* [PASSAGE TO READ]:
******************************
# 20 Gallon - Tanganyika Shell Bed



## moop (Oct 17, 2011)

I've had this tank setup for over a month now. I've Decided to stock it with 4 - 5 Neolamprologus multifasciatus (not yet purchased). inside the tank is about 12 lbs of sand. Many Many turbo snail shells and wale eye shells. I also stacked a few granite river rocks to make a cave for additional hiding space.

equiptment - 

tank - Standard 20 Long
Heater - 100 watt submersible
lighting - Marineland Daylight/Moonlight LED light bar
Filter - Aqueon 10 Power Filter



Ill try to take some better pictures when I have some natural light coming into my house...

can't wait to get it stocked!


----------



## SuckMyCichlids (Nov 5, 2011)

hey where did you get those shells? i love how they look on the sand, is that the black and white carribisea cichlid sand?


----------



## Rob72 (Apr 2, 2011)

very cool setup


----------



## moop (Oct 17, 2011)

the whale eyes and turbo snail shells came from different sellers on ebay. there are some other shells that I believe are other turbo snail shells that came from Bahia de San Francisco, Baja Mexico.. the sand is just some dry bulk the LFS has on stock all the time.. 



------ still have not made it to the LFS to purchase the fish but I think the tank is ready


----------
******************************
* [INFORMATION PROVIDED]:
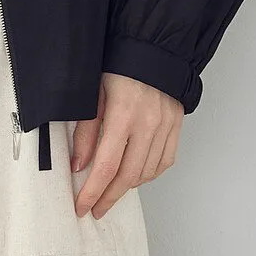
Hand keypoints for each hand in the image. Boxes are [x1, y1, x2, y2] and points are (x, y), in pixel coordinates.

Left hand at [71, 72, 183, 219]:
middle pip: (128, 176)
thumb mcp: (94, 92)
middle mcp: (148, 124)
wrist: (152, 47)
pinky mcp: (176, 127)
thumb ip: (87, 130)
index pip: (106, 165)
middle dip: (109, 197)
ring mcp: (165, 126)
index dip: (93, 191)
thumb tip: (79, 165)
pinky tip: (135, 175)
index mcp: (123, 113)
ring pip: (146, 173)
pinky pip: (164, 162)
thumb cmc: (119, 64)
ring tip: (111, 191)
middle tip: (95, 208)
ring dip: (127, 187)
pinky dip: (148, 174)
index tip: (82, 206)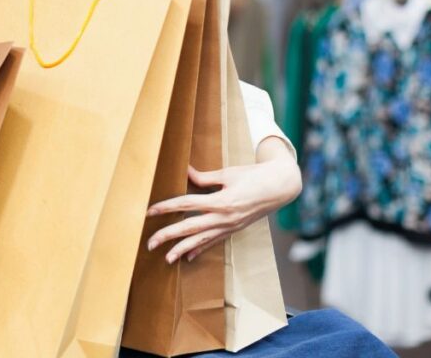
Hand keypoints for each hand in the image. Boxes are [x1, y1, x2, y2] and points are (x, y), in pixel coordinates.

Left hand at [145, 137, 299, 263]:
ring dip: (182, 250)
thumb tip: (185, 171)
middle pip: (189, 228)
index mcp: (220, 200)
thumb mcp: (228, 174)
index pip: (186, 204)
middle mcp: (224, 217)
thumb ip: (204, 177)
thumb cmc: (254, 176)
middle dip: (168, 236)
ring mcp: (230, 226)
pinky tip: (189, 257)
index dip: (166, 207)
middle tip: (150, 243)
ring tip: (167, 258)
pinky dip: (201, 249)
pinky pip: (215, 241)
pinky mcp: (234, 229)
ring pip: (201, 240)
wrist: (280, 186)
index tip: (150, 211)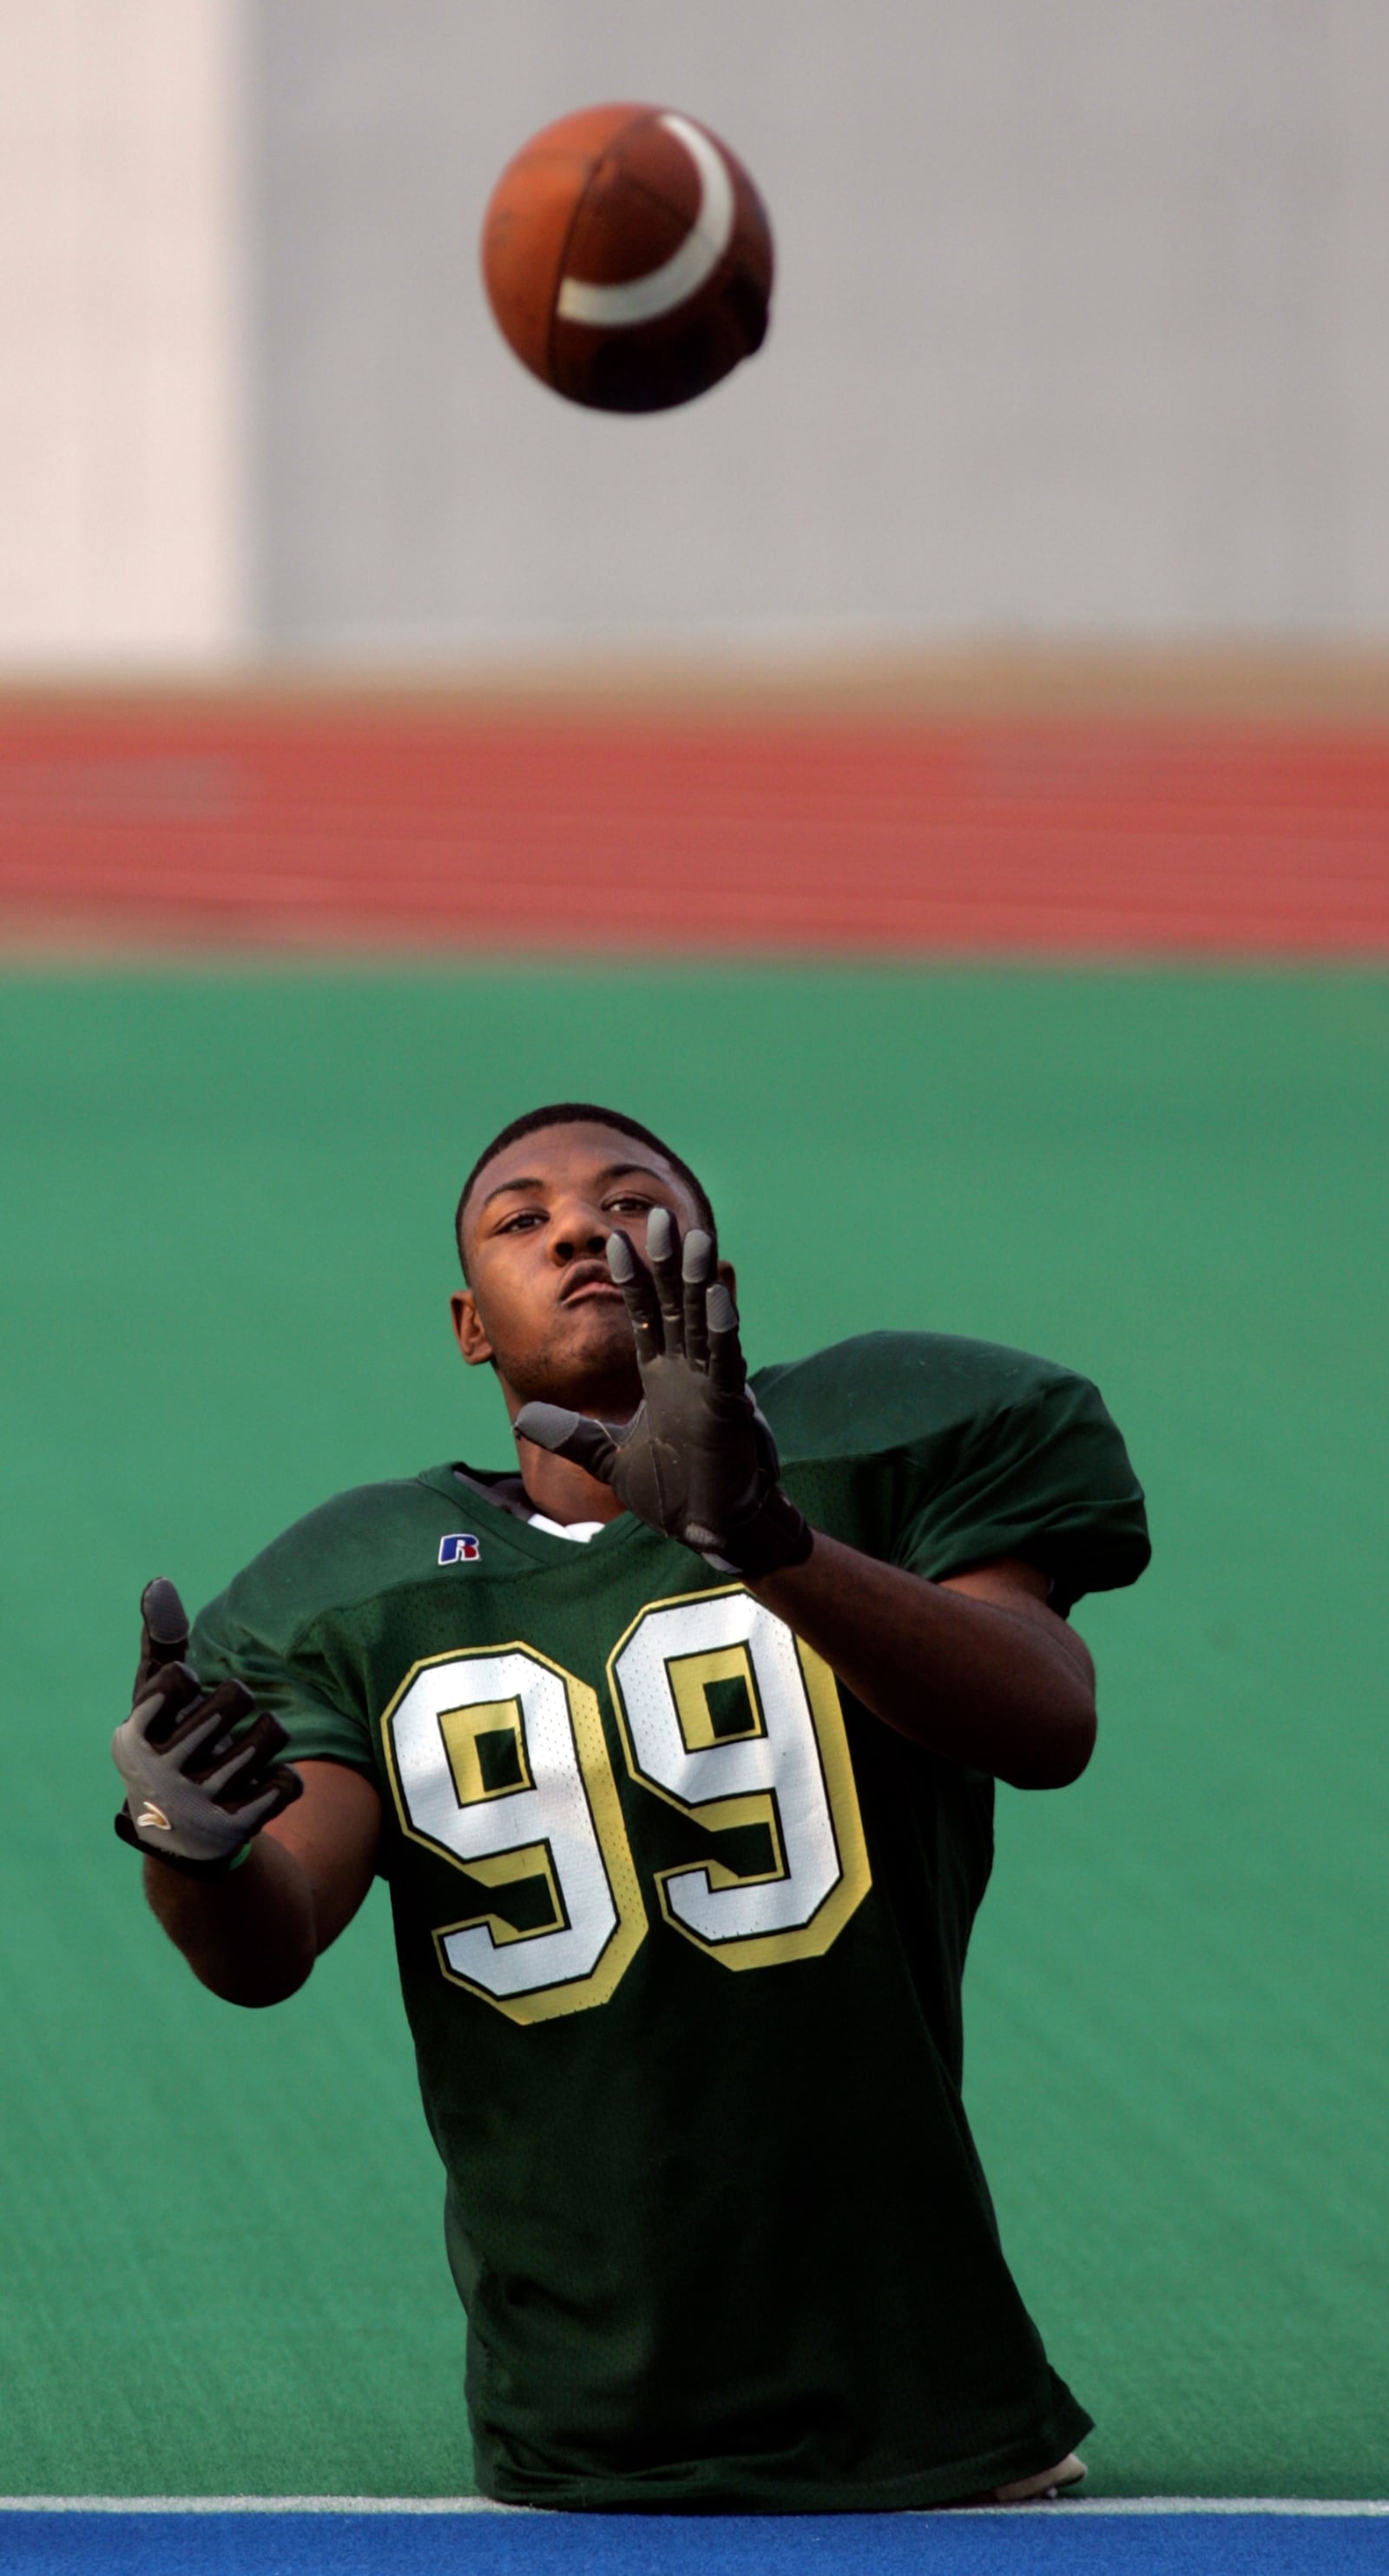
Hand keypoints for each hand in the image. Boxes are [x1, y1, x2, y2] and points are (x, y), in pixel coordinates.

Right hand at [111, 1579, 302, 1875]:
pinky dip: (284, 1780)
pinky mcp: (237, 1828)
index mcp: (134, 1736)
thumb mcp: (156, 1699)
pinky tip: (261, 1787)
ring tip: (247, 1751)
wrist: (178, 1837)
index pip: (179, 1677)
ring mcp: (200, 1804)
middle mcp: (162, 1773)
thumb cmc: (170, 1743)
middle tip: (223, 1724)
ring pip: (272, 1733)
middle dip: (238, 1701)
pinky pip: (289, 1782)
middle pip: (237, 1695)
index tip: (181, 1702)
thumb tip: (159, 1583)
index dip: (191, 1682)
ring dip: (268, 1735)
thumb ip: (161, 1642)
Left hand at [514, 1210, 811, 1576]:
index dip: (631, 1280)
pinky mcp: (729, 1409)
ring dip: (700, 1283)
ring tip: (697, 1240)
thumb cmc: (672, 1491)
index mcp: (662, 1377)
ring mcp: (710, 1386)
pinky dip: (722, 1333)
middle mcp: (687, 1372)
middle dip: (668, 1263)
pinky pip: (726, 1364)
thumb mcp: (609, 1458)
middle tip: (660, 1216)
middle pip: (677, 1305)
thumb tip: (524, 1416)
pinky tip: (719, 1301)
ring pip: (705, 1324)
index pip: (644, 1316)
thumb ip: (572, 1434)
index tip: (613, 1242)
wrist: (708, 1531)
******************************
* [INSTRUCTIONS]:
**1)** In the shell bed tank thread, which filter is listed in the equipment for the tank?
**2)** From the shell bed tank thread, pull out the passage that runs from "I've had this" to "into my house...", word for word.

* [EXPECTED RESULTS]:
**1)** The Aqueon 10 Power Filter.

**2)**
I've had this tank setup for over a month now. I've Decided to stock it with 4 - 5 Neolamprologus multifasciatus (not yet purchased). inside the tank is about 12 lbs of sand. Many Many turbo snail shells and wale eye shells. I also stacked a few granite river rocks to make a cave for additional hiding space.

equiptment - 

tank - Standard 20 Long
Heater - 100 watt submersible
lighting - Marineland Daylight/Moonlight LED light bar
Filter - Aqueon 10 Power Filter



Ill try to take some better pictures when I have some natural light coming into my house...